Textauszug:
Klärstufe in Speyer: Pilotbetrieb schafft Grundlagen für spätere Investitionsentscheidung

Seit Anfang des Jahres läuft auf der kommunalen Kläranlage der rheinlandpfälzischen Stadt Speyer ein Pilotprojekt zur Erprobung einer vierten Reinigungsstufe. Bei dem Projekt testen die Entsorgungsbetriebe der Stadt Speyer gemeinsam mit der Firma Zahnen Technik GmbH ein innovatives Verfahren zur Entfernung anthropogener Spurenstoffe aus dem Abwasser. Worum es dabei genau geht und warum eine vierte Reinigungsstufe überhaupt notwendig ist, erklärt Werksleiter Jürgen Wölle von den Entsorgungsbetrieben Speyer im DEKOM Interview: 

Herr Wölle, die EU-Kommunalabwasserrichtlinie sieht die sukzessive Einführung einen vierten Reinigungsstufe auf Kläranlagen vor. Warum braucht es die vierte Stufe eigentlich?

In den letzten Jahren sind die Anforderungen an die Abwasserreinigung kontinuierlich gestiegen. Bis in die zweite Hälfte desvergangenen Jahrhunderts hatte man vor allem den Kohlenstoffabbau im Blick – in den 80er und 90er Jahren sind die Elemination von Nährstoffen, Stickstoff und Phosphor dazugekommen. Jetzt gehen wir sozusagen – nicht zuletzt dank sensiblerer Analyseverfahren – den nächsten logischen Schritt und rücken den Spurenstoffen zu Leibe. Untersuchungen von Ab- und Trinkwässern fördern erhebliche Mengen anthropogener Spurenstoffe zu Tage, die eben nicht vollständig von kommunalen Kläranlagen abgebaut werden können und so in den Wasserkreislauf und letztlich in die Nahrungskette gelangen. Hier reden wir dann von Medikamentenrückständen und Alltagschemikalien.

Kurze Aufgabe A: Ändere in den Datensätzen von der ersten Zeile bis einschließlich zur Zeile mit „5.01% | 2.71%“ jedes „Honolulu, Hawaii“ in „Honolulu, HI“. Gib diese Zeilen sonst unverändert wieder.
Der Textauszug und die Datensätze haben nichts miteinander zu tun.

Bereitgestelltes Material:
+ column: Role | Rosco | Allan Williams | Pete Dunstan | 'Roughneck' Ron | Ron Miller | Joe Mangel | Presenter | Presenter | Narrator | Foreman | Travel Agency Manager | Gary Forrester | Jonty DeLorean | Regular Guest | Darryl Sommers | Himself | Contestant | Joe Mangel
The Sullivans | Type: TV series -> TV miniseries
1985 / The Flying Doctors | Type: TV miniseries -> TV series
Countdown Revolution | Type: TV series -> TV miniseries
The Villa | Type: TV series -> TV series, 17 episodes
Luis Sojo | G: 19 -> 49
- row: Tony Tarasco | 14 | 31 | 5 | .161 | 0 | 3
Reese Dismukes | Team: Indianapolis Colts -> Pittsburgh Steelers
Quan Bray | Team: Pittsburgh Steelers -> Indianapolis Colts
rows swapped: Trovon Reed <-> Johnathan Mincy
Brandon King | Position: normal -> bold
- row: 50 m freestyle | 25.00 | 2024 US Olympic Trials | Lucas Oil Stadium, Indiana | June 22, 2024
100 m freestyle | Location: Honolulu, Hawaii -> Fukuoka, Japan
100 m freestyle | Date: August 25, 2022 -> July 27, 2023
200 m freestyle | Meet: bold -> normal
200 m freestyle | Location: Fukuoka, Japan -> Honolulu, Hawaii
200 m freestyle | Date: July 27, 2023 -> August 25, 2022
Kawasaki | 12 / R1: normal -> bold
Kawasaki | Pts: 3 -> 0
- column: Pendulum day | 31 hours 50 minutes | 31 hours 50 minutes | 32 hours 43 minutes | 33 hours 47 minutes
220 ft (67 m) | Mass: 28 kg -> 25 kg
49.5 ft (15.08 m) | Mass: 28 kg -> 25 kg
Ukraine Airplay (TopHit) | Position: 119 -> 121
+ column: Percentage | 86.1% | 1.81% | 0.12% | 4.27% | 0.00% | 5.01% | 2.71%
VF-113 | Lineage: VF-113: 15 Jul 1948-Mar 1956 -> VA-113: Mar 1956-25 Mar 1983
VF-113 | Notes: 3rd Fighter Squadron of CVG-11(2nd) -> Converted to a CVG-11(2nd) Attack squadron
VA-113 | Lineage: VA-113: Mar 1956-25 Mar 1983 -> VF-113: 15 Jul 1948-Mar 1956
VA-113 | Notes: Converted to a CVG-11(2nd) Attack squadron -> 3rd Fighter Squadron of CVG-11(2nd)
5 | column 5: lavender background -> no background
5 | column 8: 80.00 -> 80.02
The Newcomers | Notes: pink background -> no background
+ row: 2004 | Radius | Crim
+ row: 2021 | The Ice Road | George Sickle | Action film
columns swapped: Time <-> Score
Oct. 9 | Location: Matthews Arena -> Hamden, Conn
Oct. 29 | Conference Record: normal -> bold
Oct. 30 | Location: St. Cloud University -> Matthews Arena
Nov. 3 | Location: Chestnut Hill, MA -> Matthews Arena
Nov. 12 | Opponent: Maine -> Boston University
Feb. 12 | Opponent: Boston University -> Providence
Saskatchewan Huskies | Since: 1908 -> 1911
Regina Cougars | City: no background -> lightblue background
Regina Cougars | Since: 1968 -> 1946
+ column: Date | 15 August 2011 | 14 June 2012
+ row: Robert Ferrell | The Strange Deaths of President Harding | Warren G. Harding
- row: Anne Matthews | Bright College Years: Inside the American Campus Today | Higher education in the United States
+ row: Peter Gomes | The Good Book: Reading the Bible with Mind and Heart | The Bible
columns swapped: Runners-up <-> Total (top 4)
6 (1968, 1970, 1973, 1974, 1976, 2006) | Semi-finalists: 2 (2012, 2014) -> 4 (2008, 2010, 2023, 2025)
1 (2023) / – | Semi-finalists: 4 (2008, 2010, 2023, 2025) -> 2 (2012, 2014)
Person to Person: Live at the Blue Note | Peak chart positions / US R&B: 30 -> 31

Kurze Aufgabe B: Schreibe aus dem Textauszug über die Klärstufe in Speyer den Abschnitt von „Klärstufe in Speyer: Pilotbetrieb“ bis „vierte Stufe eigentlich?“ wortgetreu ab.

Richtige Antwort A:
+ column: Role | Rosco | Allan Williams | Pete Dunstan | 'Roughneck' Ron | Ron Miller | Joe Mangel | Presenter | Presenter | Narrator | Foreman | Travel Agency Manager | Gary Forrester | Jonty DeLorean | Regular Guest | Darryl Sommers | Himself | Contestant | Joe Mangel
The Sullivans | Type: TV series -> TV miniseries
1985 / The Flying Doctors | Type: TV miniseries -> TV series
Countdown Revolution | Type: TV series -> TV miniseries
The Villa | Type: TV series -> TV series, 17 episodes
Luis Sojo | G: 19 -> 49
- row: Tony Tarasco | 14 | 31 | 5 | .161 | 0 | 3
Reese Dismukes | Team: Indianapolis Colts -> Pittsburgh Steelers
Quan Bray | Team: Pittsburgh Steelers -> Indianapolis Colts
rows swapped: Trovon Reed <-> Johnathan Mincy
Brandon King | Position: normal -> bold
- row: 50 m freestyle | 25.00 | 2024 US Olympic Trials | Lucas Oil Stadium, Indiana | June 22, 2024
100 m freestyle | Location: Honolulu, HI -> Fukuoka, Japan
100 m freestyle | Date: August 25, 2022 -> July 27, 2023
200 m freestyle | Meet: bold -> normal
200 m freestyle | Location: Fukuoka, Japan -> Honolulu, HI
200 m freestyle | Date: July 27, 2023 -> August 25, 2022
Kawasaki | 12 / R1: normal -> bold
Kawasaki | Pts: 3 -> 0
- column: Pendulum day | 31 hours 50 minutes | 31 hours 50 minutes | 32 hours 43 minutes | 33 hours 47 minutes
220 ft (67 m) | Mass: 28 kg -> 25 kg
49.5 ft (15.08 m) | Mass: 28 kg -> 25 kg
Ukraine Airplay (TopHit) | Position: 119 -> 121
+ column: Percentage | 86.1% | 1.81% | 0.12% | 4.27% | 0.00% | 5.01% | 2.71%

Richtige Antwort B:
Klärstufe in Speyer: Pilotbetrieb schafft Grundlagen für spätere Investitionsentscheidung

Seit Anfang des Jahres läuft auf der kommunalen Kläranlage der rheinlandpfälzischen Stadt Speyer ein Pilotprojekt zur Erprobung einer vierten Reinigungsstufe. Bei dem Projekt testen die Entsorgungsbetriebe der Stadt Speyer gemeinsam mit der Firma Zahnen Technik GmbH ein innovatives Verfahren zur Entfernung anthropogener Spurenstoffe aus dem Abwasser. Worum es dabei genau geht und warum eine vierte Reinigungsstufe überhaupt notwendig ist, erklärt Werksleiter Jürgen Wölle von den Entsorgungsbetrieben Speyer im DEKOM Interview: 

Herr Wölle, die EU-Kommunalabwasserrichtlinie sieht die sukzessive Einführung einen vierten Reinigungsstufe auf Kläranlagen vor. Warum braucht es die vierte Stufe eigentlich?